_WHAT IS BEING ASKED_
Render the items as a Markdown table with the columns Row and Line, starting at the line containing "SUBMIT AN EVENT" and ending at the last line of the items. Skip blank lines and leave the pictures out.

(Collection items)

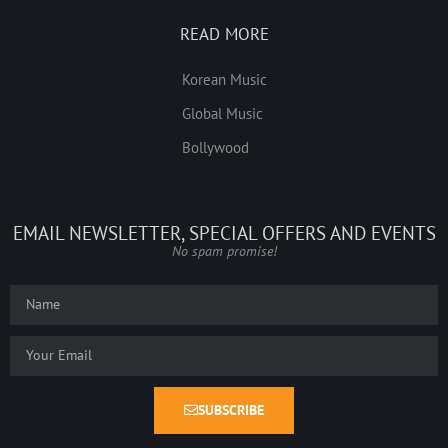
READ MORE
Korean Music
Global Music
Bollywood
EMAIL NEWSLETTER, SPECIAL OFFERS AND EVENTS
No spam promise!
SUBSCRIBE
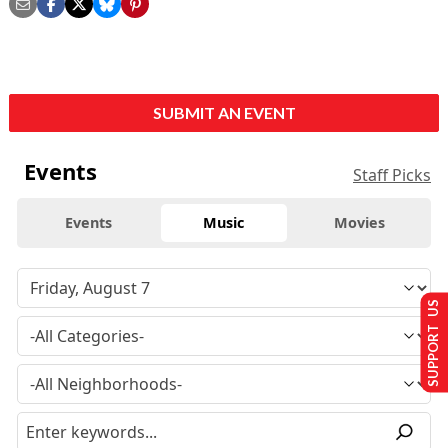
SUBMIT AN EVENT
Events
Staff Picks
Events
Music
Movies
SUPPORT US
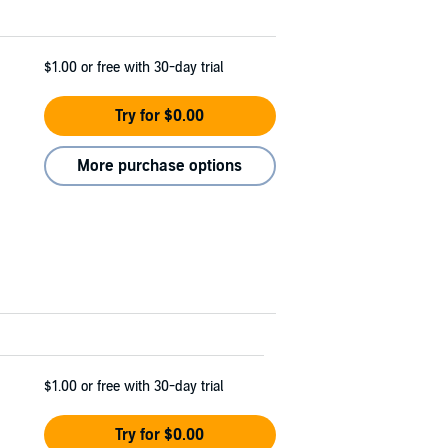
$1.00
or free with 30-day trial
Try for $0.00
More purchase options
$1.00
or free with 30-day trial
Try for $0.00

_EXERCISE ANSWER_
| Row | Line |
|---|---|
| 1 | SUBMIT AN EVENT |
| 2 | Events |
| 3 | Staff Picks |
| 4 | Events |
| 5 | Music |
| 6 | Movies |
| 7 | SUPPORT US |
| 8 | $1.00 |
| 9 | or free with 30-day trial |
| 10 | Try for $0.00 |
| 11 | More purchase options |
| 12 | $1.00 |
| 13 | or free with 30-day trial |
| 14 | Try for $0.00 |